Fragile ABI
David Piepgrass
qwertie256 at gmail.com
Tue Aug 21 08:14:59 PDT 2012
On Monday, 20 August 2012 at 18:37:00 UTC, R Grocott wrote:
> On Monday, 20 August 2012 at 15:26:48 UTC, Kagamin wrote:
>> What you ask for sounds quite similar to COM composition with
>> delegation.
>
> Would anybody mind linking to resources which describe COM
> composition with delegation? It's been suggested twice in this
> thread as an alternative way to develop a non-fragile API, but
> anything related to COM is almost invisible to search engines
> (even moreso than D itself).
There's nothing novel about COM except aggregation, and
aggregation is just an implementation detail where a class
pretends that it implements an interface but the calls to that
interface go to another object, conceptually it's like "alias
this" except that a dynamic cast (i.e. QueryInterface) is
required to reach the second object:
http://msdn.microsoft.com/en-us/library/ms686558(v=vs.85)
──────
*WHAT YOU NEED TO DO:*
a) Using the Fragile ABI post, answer each question on its own line.
(i) What does the post name as the only novel thing about COM?
(ii) What does R Grocott say about how visible COM-related material is to search engines?
(iii) What is required to reach the second object in aggregation?
b) Continue the Fragile ABI post from the point where it stops.

Dataset entries
──────
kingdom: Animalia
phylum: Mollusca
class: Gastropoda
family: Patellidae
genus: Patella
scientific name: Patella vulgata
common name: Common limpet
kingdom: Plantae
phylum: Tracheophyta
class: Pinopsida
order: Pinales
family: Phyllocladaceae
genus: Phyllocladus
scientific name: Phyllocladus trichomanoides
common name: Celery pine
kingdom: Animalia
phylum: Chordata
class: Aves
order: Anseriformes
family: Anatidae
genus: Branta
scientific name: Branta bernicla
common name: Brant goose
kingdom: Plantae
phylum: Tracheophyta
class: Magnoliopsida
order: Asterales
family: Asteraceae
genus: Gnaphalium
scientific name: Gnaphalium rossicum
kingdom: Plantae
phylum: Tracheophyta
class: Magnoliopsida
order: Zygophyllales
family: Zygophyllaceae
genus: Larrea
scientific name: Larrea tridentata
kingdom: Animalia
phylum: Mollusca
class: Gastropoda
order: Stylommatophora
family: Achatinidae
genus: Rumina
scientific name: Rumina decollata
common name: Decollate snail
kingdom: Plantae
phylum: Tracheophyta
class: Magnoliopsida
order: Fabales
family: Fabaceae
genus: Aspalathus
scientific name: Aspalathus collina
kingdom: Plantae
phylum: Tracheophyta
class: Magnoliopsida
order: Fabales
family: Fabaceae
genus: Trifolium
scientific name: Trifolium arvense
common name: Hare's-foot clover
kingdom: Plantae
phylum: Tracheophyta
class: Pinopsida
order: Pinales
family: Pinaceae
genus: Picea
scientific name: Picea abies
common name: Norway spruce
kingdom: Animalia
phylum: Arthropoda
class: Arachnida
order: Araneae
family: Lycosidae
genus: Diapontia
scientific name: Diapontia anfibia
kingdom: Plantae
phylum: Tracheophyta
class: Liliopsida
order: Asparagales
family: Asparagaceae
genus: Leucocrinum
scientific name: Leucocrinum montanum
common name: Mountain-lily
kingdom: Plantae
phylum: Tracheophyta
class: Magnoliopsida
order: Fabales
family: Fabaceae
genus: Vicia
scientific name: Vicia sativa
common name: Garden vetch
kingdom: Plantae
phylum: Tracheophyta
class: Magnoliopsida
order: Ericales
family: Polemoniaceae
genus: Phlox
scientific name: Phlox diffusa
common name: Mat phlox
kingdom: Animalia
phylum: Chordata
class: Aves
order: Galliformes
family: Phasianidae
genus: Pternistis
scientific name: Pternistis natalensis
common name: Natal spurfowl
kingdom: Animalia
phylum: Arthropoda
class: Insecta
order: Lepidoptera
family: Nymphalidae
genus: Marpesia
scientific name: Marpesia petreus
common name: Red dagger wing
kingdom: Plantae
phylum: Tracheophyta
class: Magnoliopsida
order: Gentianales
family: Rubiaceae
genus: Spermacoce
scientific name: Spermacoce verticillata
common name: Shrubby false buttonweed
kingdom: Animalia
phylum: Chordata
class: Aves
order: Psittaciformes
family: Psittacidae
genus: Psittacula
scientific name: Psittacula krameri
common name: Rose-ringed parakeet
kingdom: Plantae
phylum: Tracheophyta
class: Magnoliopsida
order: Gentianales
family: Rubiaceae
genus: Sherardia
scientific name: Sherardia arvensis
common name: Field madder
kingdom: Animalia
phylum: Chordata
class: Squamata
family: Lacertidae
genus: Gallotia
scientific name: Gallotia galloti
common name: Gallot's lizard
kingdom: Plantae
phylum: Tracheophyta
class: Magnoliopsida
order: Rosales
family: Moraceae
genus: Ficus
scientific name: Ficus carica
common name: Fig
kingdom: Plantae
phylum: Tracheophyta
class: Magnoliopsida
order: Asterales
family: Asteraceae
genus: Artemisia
──────
*TASK-BY-TASK RESULTS:*
a)
(i) Aggregation.
(ii) It is almost invisible to search engines, even more so than D itself.
(iii) A dynamic cast, i.e. QueryInterface.

b)
For the most part COM sucks really bad: it is a very ordinary
object-oriented ABI but without numerous features that we
otherwise take for granted:
- In COM, you can't define static methods
- In COM, you can't overload functions
- In COM, constructors can't have arguments
- In COM, there are no fields, only properties
- In COM, class inheritance is not allowed (an interface IB can
inherit from IA, but if you implement a class A that implements
IA, you can't write a class B that derives from A and implements
IB. In C++/ATL a template-based workaround is possible if A and B
are in the same DLL.)
Moreover COM ABIs are fragile, in that there is almost zero
support for adding or removing methods without either breaking
everything or creating a new, independent, incompatible version
(the only exception: you can safely add a method at the end of an
interface, if you can be certain that no other interface inherits
from it.)
Finally, it's Windows-only (although it has been reimplemented on
Linux, e.g. for WINE) and modules must be registered in the
Windows Registry.
I think the only reason we still use COM today is that, sadly,
there is no other OO standard interoperable with all languages.
C++ vtables are the closest competitor; I guess their fatal flaw
is that there is no standard for memory management across C++
DLLs.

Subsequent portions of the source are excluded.